In the New York Times (10/19/21), Bret Stephens called Powell “an exemplary military leader and presidential adviser.” Stephens’ Times colleague Maureen Dowd (10/23/21) said Powell was “the best America had to offer” and a “great man.” Theodore R. Johnson wrote in the same paper (10/21/21) that “we should take inspiration from Mr. Powell’s accomplishments.”
Powell led, as David Ignatius tells it in the Washington Post (10/18/21), an “extraordinary life of service,” characterized by “a sterling career of public service.” Like Ignatius, Peggy Noonan of the Wall Street Journal (10/21/21) lacked a thesaurus, describing Powell as “a great man” and one of “the great ones.” In another Journal piece, Paula Dobriansky (10/20/21) called him “a true inspiration and a model not only for military leaders and diplomats but all Americans,” a “hero of our time.”

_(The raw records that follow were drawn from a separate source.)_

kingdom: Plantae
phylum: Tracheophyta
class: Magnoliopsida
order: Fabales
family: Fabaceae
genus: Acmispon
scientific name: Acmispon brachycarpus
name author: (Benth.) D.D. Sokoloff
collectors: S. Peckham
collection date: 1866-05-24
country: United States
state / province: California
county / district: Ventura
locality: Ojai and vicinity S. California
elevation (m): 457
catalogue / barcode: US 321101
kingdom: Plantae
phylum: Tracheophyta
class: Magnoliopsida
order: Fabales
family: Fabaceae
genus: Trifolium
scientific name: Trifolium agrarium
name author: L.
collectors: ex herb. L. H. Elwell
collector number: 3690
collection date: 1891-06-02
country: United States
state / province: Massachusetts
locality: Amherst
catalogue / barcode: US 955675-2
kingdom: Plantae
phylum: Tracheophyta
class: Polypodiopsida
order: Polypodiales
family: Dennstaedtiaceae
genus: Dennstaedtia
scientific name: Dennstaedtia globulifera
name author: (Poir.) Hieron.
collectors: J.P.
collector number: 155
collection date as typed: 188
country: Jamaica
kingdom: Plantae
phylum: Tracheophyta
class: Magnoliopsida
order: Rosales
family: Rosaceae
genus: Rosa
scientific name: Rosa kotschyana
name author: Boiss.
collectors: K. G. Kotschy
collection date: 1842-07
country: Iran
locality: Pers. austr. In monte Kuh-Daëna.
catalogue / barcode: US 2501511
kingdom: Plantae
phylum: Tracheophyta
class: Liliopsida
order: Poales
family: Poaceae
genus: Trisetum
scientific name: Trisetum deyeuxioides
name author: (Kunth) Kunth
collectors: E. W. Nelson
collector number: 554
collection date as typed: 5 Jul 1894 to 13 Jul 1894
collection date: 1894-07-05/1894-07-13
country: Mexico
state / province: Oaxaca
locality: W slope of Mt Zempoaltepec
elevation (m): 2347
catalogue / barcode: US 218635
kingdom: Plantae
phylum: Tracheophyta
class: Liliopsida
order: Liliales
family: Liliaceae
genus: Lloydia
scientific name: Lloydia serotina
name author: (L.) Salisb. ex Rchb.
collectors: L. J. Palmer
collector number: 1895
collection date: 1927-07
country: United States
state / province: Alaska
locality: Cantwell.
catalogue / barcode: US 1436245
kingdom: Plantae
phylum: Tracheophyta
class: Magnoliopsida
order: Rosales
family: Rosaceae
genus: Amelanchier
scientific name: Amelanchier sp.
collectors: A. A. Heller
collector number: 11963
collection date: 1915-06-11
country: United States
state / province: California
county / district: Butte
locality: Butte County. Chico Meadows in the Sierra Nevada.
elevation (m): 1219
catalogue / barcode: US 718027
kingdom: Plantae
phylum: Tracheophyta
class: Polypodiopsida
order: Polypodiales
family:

This gratuitous fawning deflects readers from reckoning with Powell’s record. Consider the heinous acts the “great man” admitted to carrying out in Vietnam. (See Consortium News, 7/8/96.) In his memoir, My American Journey, Powell said of his unit in Vietnam: “We burned down the thatched huts, starting the blaze with Ronson and Zippo lighters.” The “hero of our time” wrote:
Why were we torching houses and destroying crops? Ho Chi Minh had said the people were like the sea in which his guerrillas swam…. We tried to solve the problem by making the whole sea uninhabitable. In the hard logic of war, what difference did it make if you shot your enemy or starved him to death?
Similarly, Powell’s “sterling career of public service” involved obstructing the truth of US war crimes in Vietnam. After the My Lai Massacre, when Powell was an Army major posted in Saigon, he was tasked with investigating a soldier’s letter describing US barbarism against the Vietnamese (Columbia Journalism Review, 4/3/09). Powell denied the charges, writing, “In direct refutation of this portrayal is the fact that relations between American soldiers and the Vietnamese people are excellent.”